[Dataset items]
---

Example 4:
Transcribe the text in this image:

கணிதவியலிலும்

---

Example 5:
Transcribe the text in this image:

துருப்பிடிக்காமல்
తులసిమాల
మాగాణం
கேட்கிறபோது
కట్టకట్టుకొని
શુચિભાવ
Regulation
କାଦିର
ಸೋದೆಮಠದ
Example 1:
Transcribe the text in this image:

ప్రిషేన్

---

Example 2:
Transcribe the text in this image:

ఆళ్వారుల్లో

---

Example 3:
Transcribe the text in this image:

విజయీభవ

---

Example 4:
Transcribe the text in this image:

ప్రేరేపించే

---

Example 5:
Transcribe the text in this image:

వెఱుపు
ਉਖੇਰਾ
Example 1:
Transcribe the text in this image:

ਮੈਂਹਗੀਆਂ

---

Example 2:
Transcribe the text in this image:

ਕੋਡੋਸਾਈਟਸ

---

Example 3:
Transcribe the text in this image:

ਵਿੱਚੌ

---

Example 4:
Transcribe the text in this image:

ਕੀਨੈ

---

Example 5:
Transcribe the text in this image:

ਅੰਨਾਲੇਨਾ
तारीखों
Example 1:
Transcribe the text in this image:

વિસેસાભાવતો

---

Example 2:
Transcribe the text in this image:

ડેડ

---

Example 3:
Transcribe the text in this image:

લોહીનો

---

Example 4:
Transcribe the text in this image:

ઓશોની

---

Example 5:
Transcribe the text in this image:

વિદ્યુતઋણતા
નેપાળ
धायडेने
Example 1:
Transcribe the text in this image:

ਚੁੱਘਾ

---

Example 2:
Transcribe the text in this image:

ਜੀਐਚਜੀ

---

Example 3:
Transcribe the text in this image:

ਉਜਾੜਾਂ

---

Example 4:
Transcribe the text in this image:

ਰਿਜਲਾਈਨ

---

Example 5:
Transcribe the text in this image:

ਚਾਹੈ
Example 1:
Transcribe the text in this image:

Your task ▸
Repeat every entry above exactly, leaving nothing out.

Task response ▸
---

Example 4:
Transcribe the text in this image:

கணிதவியலிலும்

---

Example 5:
Transcribe the text in this image:

துருப்பிடிக்காமல்
తులసిమాల
మాగాణం
கேட்கிறபோது
కట్టకట్టుకొని
શુચિભાવ
Regulation
କାଦିର
ಸೋದೆಮಠದ
Example 1:
Transcribe the text in this image:

ప్రిషేన్

---

Example 2:
Transcribe the text in this image:

ఆళ్వారుల్లో

---

Example 3:
Transcribe the text in this image:

విజయీభవ

---

Example 4:
Transcribe the text in this image:

ప్రేరేపించే

---

Example 5:
Transcribe the text in this image:

వెఱుపు
ਉਖੇਰਾ
Example 1:
Transcribe the text in this image:

ਮੈਂਹਗੀਆਂ

---

Example 2:
Transcribe the text in this image:

ਕੋਡੋਸਾਈਟਸ

---

Example 3:
Transcribe the text in this image:

ਵਿੱਚੌ

---

Example 4:
Transcribe the text in this image:

ਕੀਨੈ

---

Example 5:
Transcribe the text in this image:

ਅੰਨਾਲੇਨਾ
तारीखों
Example 1:
Transcribe the text in this image:

વિસેસાભાવતો

---

Example 2:
Transcribe the text in this image:

ડેડ

---

Example 3:
Transcribe the text in this image:

લોહીનો

---

Example 4:
Transcribe the text in this image:

ઓશોની

---

Example 5:
Transcribe the text in this image:

વિદ્યુતઋણતા
નેપાળ
धायडेने
Example 1:
Transcribe the text in this image:

ਚੁੱਘਾ

---

Example 2:
Transcribe the text in this image:

ਜੀਐਚਜੀ

---

Example 3:
Transcribe the text in this image:

ਉਜਾੜਾਂ

---

Example 4:
Transcribe the text in this image:

ਰਿਜਲਾਈਨ

---

Example 5:
Transcribe the text in this image:

ਚਾਹੈ
Example 1:
Transcribe the text in this image:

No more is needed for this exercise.